Collected data:
--- --- ---

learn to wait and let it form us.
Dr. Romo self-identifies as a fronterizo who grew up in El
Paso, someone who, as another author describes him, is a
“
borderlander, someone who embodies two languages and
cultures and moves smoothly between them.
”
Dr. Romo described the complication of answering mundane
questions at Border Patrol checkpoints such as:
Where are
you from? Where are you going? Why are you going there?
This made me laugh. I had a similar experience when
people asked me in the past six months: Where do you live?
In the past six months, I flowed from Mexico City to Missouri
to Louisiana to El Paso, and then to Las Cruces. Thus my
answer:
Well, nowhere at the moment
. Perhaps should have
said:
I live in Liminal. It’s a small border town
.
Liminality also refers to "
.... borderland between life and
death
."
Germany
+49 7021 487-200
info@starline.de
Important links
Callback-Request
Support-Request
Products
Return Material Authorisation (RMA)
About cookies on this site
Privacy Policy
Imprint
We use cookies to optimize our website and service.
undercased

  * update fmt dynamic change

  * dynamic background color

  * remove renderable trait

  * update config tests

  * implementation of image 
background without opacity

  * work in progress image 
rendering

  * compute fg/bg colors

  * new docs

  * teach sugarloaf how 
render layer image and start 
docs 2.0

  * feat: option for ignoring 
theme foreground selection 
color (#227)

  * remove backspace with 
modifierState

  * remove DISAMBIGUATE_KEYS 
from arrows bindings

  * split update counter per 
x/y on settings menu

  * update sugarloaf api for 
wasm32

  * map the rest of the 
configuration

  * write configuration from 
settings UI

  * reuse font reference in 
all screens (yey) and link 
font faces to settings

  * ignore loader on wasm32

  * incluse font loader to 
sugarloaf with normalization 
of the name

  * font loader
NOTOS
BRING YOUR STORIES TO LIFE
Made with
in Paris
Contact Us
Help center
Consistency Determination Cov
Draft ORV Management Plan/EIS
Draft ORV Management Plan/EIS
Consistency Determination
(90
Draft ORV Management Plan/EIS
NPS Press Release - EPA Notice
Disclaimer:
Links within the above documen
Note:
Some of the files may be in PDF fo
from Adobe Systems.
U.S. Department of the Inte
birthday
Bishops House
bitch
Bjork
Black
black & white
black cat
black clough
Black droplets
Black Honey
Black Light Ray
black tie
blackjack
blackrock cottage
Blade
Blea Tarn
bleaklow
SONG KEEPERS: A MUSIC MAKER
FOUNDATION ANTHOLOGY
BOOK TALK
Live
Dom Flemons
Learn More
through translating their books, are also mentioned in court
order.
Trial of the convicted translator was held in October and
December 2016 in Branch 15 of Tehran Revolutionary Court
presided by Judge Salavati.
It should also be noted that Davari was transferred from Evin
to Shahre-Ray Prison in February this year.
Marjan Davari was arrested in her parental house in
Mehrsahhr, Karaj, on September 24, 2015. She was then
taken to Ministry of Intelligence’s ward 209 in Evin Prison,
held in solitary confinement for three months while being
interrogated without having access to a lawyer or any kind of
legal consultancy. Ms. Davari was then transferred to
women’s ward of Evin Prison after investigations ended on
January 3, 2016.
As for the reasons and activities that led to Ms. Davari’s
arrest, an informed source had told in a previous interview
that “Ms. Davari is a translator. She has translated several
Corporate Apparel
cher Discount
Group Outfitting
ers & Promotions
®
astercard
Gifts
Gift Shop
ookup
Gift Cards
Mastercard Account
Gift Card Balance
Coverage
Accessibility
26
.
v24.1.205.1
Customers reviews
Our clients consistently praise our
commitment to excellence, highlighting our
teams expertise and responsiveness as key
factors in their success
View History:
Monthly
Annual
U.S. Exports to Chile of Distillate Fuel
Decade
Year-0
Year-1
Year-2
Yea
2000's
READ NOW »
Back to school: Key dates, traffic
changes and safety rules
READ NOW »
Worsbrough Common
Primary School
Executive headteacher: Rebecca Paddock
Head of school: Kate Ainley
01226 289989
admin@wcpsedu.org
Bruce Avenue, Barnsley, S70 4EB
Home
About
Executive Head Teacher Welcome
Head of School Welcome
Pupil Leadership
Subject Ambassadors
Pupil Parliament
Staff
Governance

--- --- ---

** TASK GOAL **
Can you print every line of the listing above again, word for word and without any changes?

** RESULT FOR THIS EXERCISE **
learn to wait and let it form us.
Dr. Romo self-identifies as a fronterizo who grew up in El
Paso, someone who, as another author describes him, is a
“
borderlander, someone who embodies two languages and
cultures and moves smoothly between them.
”
Dr. Romo described the complication of answering mundane
questions at Border Patrol checkpoints such as:
Where are
you from? Where are you going? Why are you going there?
This made me laugh. I had a similar experience when
people asked me in the past six months: Where do you live?
In the past six months, I flowed from Mexico City to Missouri
to Louisiana to El Paso, and then to Las Cruces. Thus my
answer:
Well, nowhere at the moment
. Perhaps should have
said:
I live in Liminal. It’s a small border town
.
Liminality also refers to "
.... borderland between life and
death
."
Germany
+49 7021 487-200
info@starline.de
Important links
Callback-Request
Support-Request
Products
Return Material Authorisation (RMA)
About cookies on this site
Privacy Policy
Imprint
We use cookies to optimize our website and service.
undercased

  * update fmt dynamic change

  * dynamic background color

  * remove renderable trait

  * update config tests

  * implementation of image 
background without opacity

  * work in progress image 
rendering

  * compute fg/bg colors

  * new docs

  * teach sugarloaf how 
render layer image and start 
docs 2.0

  * feat: option for ignoring 
theme foreground selection 
color (#227)

  * remove backspace with 
modifierState

  * remove DISAMBIGUATE_KEYS 
from arrows bindings

  * split update counter per 
x/y on settings menu

  * update sugarloaf api for 
wasm32

  * map the rest of the 
configuration

  * write configuration from 
settings UI

  * reuse font reference in 
all screens (yey) and link 
font faces to settings

  * ignore loader on wasm32

  * incluse font loader to 
sugarloaf with normalization 
of the name

  * font loader
NOTOS
BRING YOUR STORIES TO LIFE
Made with
in Paris
Contact Us
Help center
Consistency Determination Cov
Draft ORV Management Plan/EIS
Draft ORV Management Plan/EIS
Consistency Determination
(90
Draft ORV Management Plan/EIS
NPS Press Release - EPA Notice
Disclaimer:
Links within the above documen
Note:
Some of the files may be in PDF fo
from Adobe Systems.
U.S. Department of the Inte
birthday
Bishops House
bitch
Bjork
Black
black & white
black cat
black clough
Black droplets
Black Honey
Black Light Ray
black tie
blackjack
blackrock cottage
Blade
Blea Tarn
bleaklow
SONG KEEPERS: A MUSIC MAKER
FOUNDATION ANTHOLOGY
BOOK TALK
Live
Dom Flemons
Learn More
through translating their books, are also mentioned in court
order.
Trial of the convicted translator was held in October and
December 2016 in Branch 15 of Tehran Revolutionary Court
presided by Judge Salavati.
It should also be noted that Davari was transferred from Evin
to Shahre-Ray Prison in February this year.
Marjan Davari was arrested in her parental house in
Mehrsahhr, Karaj, on September 24, 2015. She was then
taken to Ministry of Intelligence’s ward 209 in Evin Prison,
held in solitary confinement for three months while being
interrogated without having access to a lawyer or any kind of
legal consultancy. Ms. Davari was then transferred to
women’s ward of Evin Prison after investigations ended on
January 3, 2016.
As for the reasons and activities that led to Ms. Davari’s
arrest, an informed source had told in a previous interview
that “Ms. Davari is a translator. She has translated several
Corporate Apparel
cher Discount
Group Outfitting
ers & Promotions
®
astercard
Gifts
Gift Shop
ookup
Gift Cards
Mastercard Account
Gift Card Balance
Coverage
Accessibility
26
.
v24.1.205.1
Customers reviews
Our clients consistently praise our
commitment to excellence, highlighting our
teams expertise and responsiveness as key
factors in their success
View History:
Monthly
Annual
U.S. Exports to Chile of Distillate Fuel
Decade
Year-0
Year-1
Year-2
Yea
2000's
READ NOW »
Back to school: Key dates, traffic
changes and safety rules
READ NOW »
Worsbrough Common
Primary School
Executive headteacher: Rebecca Paddock
Head of school: Kate Ainley
01226 289989
admin@wcpsedu.org
Bruce Avenue, Barnsley, S70 4EB
Home
About
Executive Head Teacher Welcome
Head of School Welcome
Pupil Leadership
Subject Ambassadors
Pupil Parliament
Staff
Governance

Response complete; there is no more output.